10 Habits of Successful Creatives
We hear a lot these days...
... about what it means to be a successful creative— how we get there, what the view looks like from the top. But we hear somewhat less about what it takes to get there. There are so many ingredients that go into the making of an amazing bread (that's you, you're the bread).
Since starting The House of Muses, I've met and talked to a lot of creatives from all different types of blogs and businesses, and there are a few things that I see again and again that help people become successful in a mindful and creative way.
Ten. There are ten things.
1. THEY MAKE GOALS
Goal-setting, yeah yeah yeah. I'm sure you've heard about this before, but it's so important that it's worth mentioning again. And again. Goals change lives. Goals provide the fuel and the map to getting where you need to go.
Successful creatives break their big dreams down into smaller and smaller manageable goals that they use to build their day-to-day list of tasks, moving them unstoppably towards their dreams.
2. THEY CHECK IN
One of the best things you can do for yourself is to regularly check-in— I do this weekly, usually on Saturday or Sunday mornings.
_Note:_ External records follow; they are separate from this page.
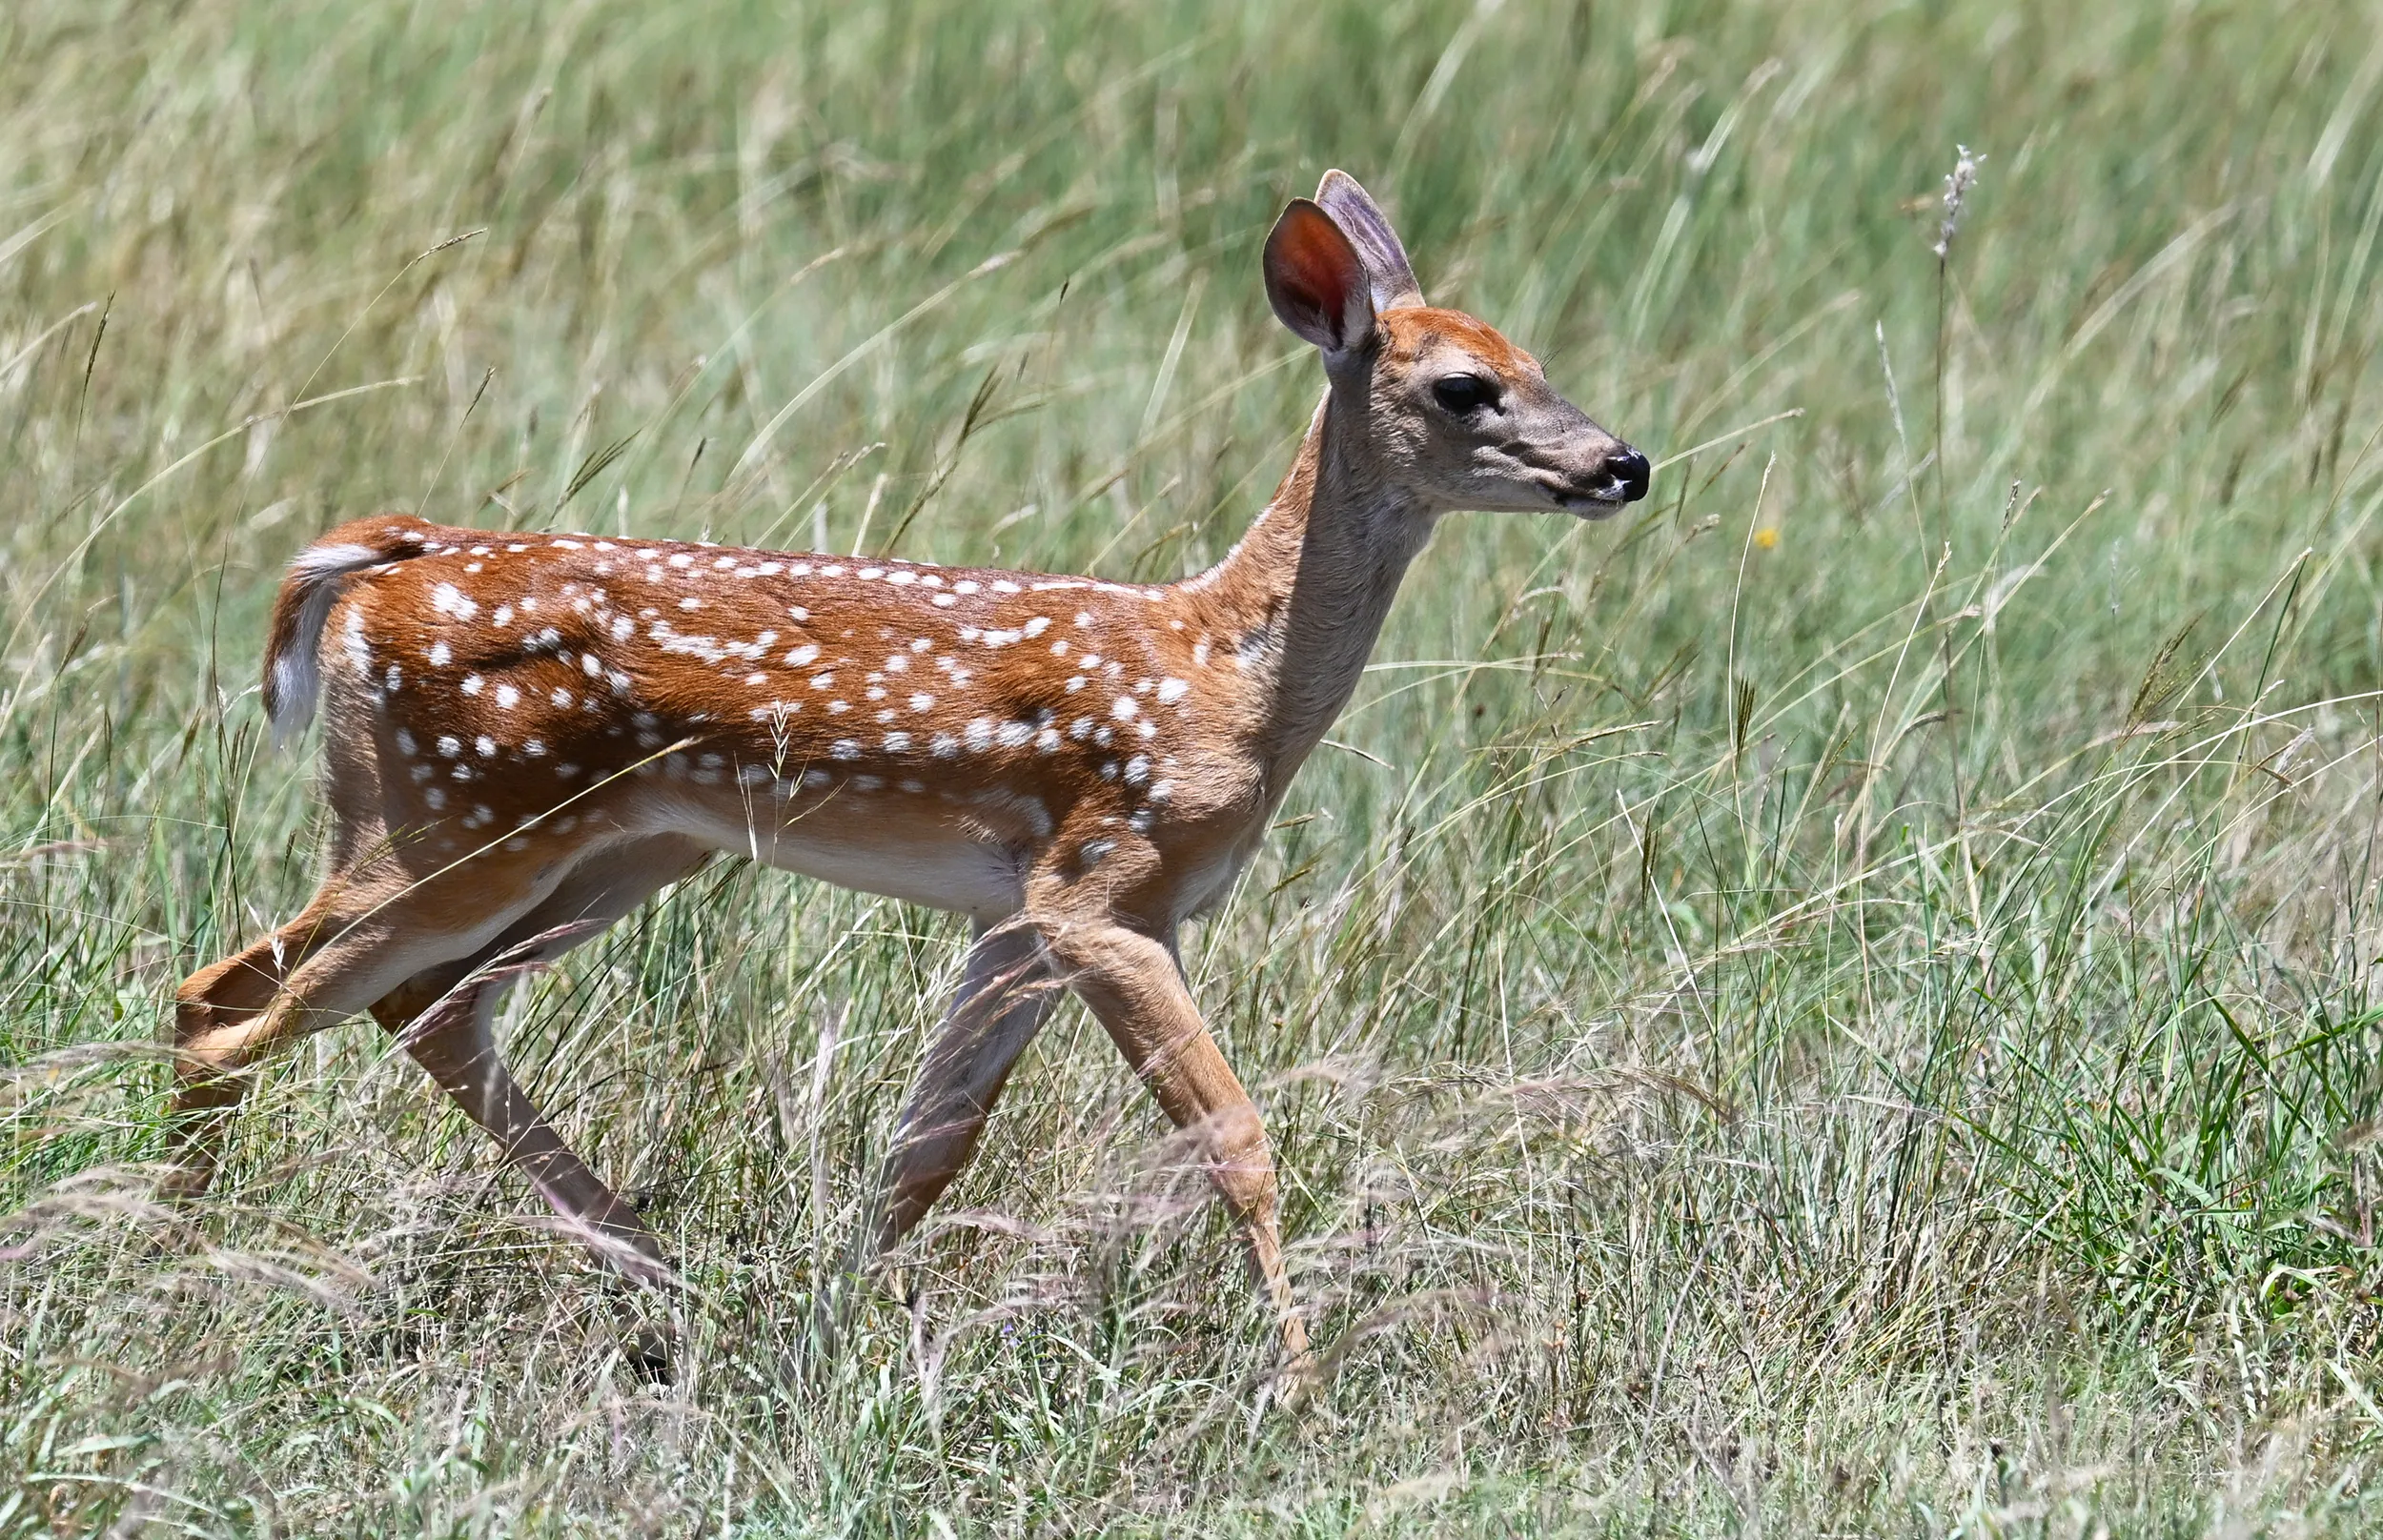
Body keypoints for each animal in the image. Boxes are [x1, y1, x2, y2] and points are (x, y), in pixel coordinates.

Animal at [165, 170, 1649, 1376]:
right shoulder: (1104, 889)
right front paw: (1298, 1383)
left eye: (1540, 357)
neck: (1230, 675)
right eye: (1465, 385)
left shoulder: (1019, 918)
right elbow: (1234, 1138)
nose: (1622, 462)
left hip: (610, 843)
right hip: (456, 814)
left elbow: (927, 1148)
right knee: (237, 1000)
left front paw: (836, 1332)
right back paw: (180, 1260)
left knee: (407, 1006)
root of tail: (379, 568)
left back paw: (661, 1275)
Check in with your goals. How are they coming along? Where do you need to make changes?
Check in with your feelings, and your health. Are you stressed? Are you sleeping enough? Are you feeling like you've thrown your life out the window? Now is the time to notice, and to make a change.
3. THEY GET ENOUGH SLEEP
Successful people sleep. Full stop. I know it can be hard to set work aside if you're already burnt out and overwhelmed, but not getting enough sleep will wreck out. Ask Arianna Huffington.
4. THEY REST
Resting is different than sleep. Resting is doing something that isn't work to refresh and heal your mind and body. Resting could be reading, walking or meditating. Resting means getting mindful and understanding what your body is telling you.
5. THEY'RE ACTIVE
If you're a creative entrepreneur or blogger, there is a really good chance that you spend way too much time hunched over a desk, whether you're typing, sketching, writing, or making some other amazing art.
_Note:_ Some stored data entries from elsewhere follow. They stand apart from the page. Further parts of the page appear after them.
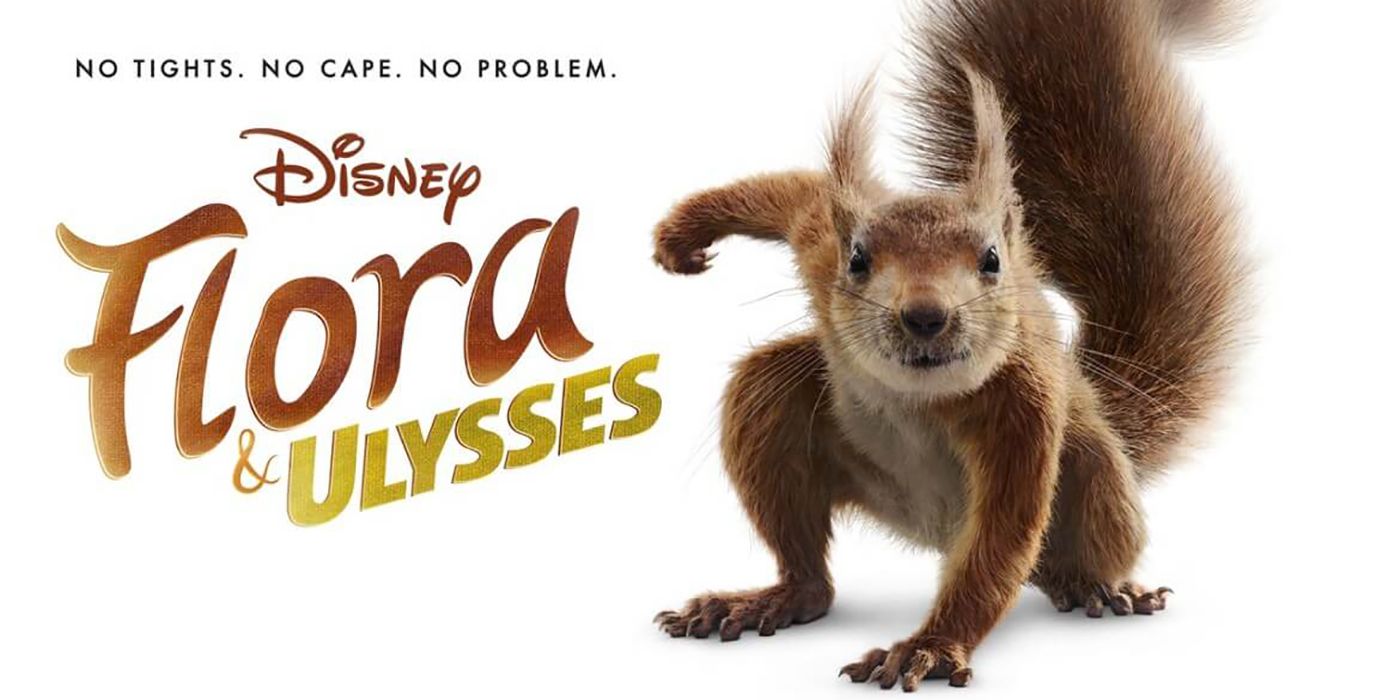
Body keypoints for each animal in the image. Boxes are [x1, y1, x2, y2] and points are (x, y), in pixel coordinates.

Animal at [650, 0, 1247, 691]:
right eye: (858, 259)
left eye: (992, 260)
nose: (926, 316)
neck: (920, 397)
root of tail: (929, 528)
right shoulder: (816, 238)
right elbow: (791, 191)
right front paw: (684, 232)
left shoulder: (1025, 407)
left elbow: (1002, 537)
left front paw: (930, 647)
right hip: (780, 406)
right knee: (810, 571)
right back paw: (766, 600)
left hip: (1096, 474)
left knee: (1053, 555)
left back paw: (1096, 586)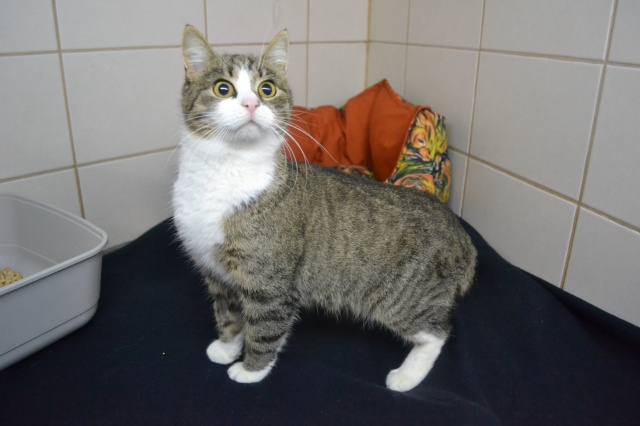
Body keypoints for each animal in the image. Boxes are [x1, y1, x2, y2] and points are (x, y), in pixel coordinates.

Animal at [172, 25, 477, 392]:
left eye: (267, 88)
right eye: (222, 88)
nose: (251, 103)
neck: (226, 170)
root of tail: (461, 235)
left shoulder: (269, 282)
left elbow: (264, 327)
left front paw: (251, 369)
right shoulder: (218, 274)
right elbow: (230, 315)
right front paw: (227, 347)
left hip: (402, 298)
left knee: (437, 332)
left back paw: (406, 376)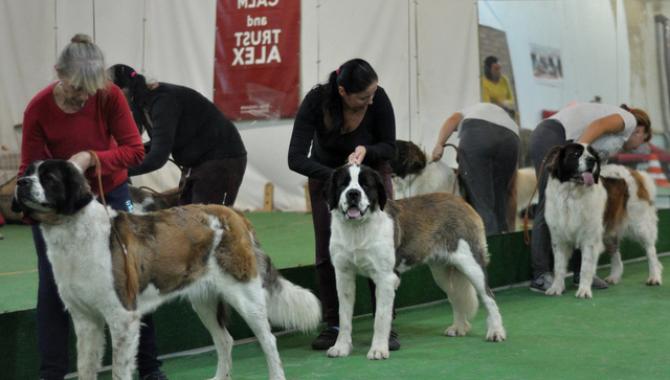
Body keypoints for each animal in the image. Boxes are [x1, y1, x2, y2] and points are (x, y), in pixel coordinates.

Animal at [13, 160, 322, 380]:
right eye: (28, 172)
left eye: (49, 178)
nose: (21, 182)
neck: (70, 231)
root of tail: (233, 214)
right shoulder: (85, 320)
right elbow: (86, 367)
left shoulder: (123, 318)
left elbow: (119, 369)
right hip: (204, 300)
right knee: (225, 340)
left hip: (245, 296)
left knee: (268, 340)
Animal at [328, 163, 506, 360]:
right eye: (343, 184)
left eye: (365, 185)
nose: (353, 194)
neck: (357, 229)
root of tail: (461, 201)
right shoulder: (343, 275)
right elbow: (344, 316)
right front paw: (341, 348)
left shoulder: (385, 278)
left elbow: (381, 317)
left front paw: (378, 350)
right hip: (442, 273)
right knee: (456, 296)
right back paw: (459, 327)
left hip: (471, 264)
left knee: (489, 297)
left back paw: (496, 332)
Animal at [548, 143, 664, 300]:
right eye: (576, 154)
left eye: (592, 154)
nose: (591, 160)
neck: (572, 195)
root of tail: (635, 173)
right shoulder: (559, 238)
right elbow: (559, 266)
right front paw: (556, 288)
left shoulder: (590, 238)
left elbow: (585, 267)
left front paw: (584, 290)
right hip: (609, 230)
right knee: (616, 254)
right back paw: (614, 277)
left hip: (641, 225)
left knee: (651, 251)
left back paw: (654, 277)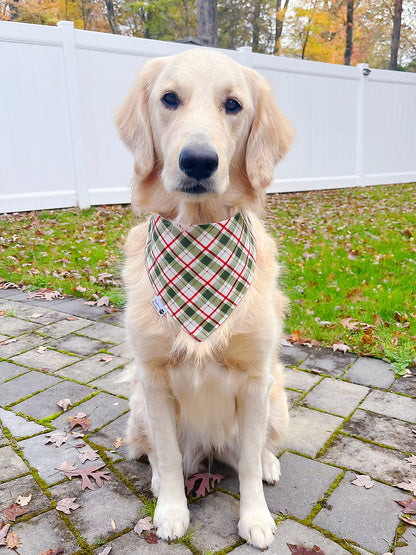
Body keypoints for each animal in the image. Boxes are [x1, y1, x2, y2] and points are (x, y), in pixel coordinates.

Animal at [115, 48, 294, 552]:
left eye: (233, 105)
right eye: (169, 99)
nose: (198, 161)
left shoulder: (255, 379)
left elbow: (249, 460)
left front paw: (255, 518)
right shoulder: (153, 379)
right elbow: (168, 454)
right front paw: (171, 510)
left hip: (277, 397)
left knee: (259, 448)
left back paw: (270, 463)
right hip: (138, 403)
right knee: (158, 453)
This works for a while, but eventually, you will start to notice the hunchback. Balance yourself and bring energy back into your days by keeping up a consistent practise of light activity— nothing crazy, a few times a week. If jogging or yoga aren't your things, try weightlifting, dance classes, or aerial silks classes.
6. THEY SCHEDULE CREATIVE TIME
Simply put, we can sometimes get too wrapped up in the business part of things. Neil Gaiman once said he knew things were out of control when he was no longer really a writer but a person who professional responds to email.
Don't be that person. Schedule time to make the art that drives your passion. Stick to that space of solitude and creativity religiously.
7. THEY FOCUS
Perhaps it's easier said than done, but the real quality work comes when you set aside multi-tasking and simply focus, mindfully, on the important task before you. If you're addicted to multi-tasking, you might try finding your focus with intense bursts of work coupled with frequent breaks (check out the Pomodoro method).
8. THEY NOURISH THEMSELVES
I promise you, you are not doing your best work on a diet of ramen, oatmeal, and those 100 calorie Special K bars.
Successful, mindful creatives know that nourishing their body is also nourishing their creativity. Take time to make meals and to enjoy them as their own activity (yes, that means doing nothing else while eating).
In the words of Michael Pollan: "Eat food. Not too much. Mostly plants."
9. THEY WORK WHEN THEY'RE NOT INSPIRED
Uhuh. In fact, most of the time, creatives are not inspired. Creatives who work for a living are doing just that— work. And much of the time, they don't feel a whole lot like getting on with the business of things.
Successful creatives have the discipline to do it anyway.
10. THEY FOCUS ON THEMSELVES
This is a biggie. The people who are really successful? They're not focused on what other people are doing. Often, they have no idea what other people are doing— they're just doing what they think is interesting, and exciting, and sometimes it fails, and sometimes it's incredibly successful.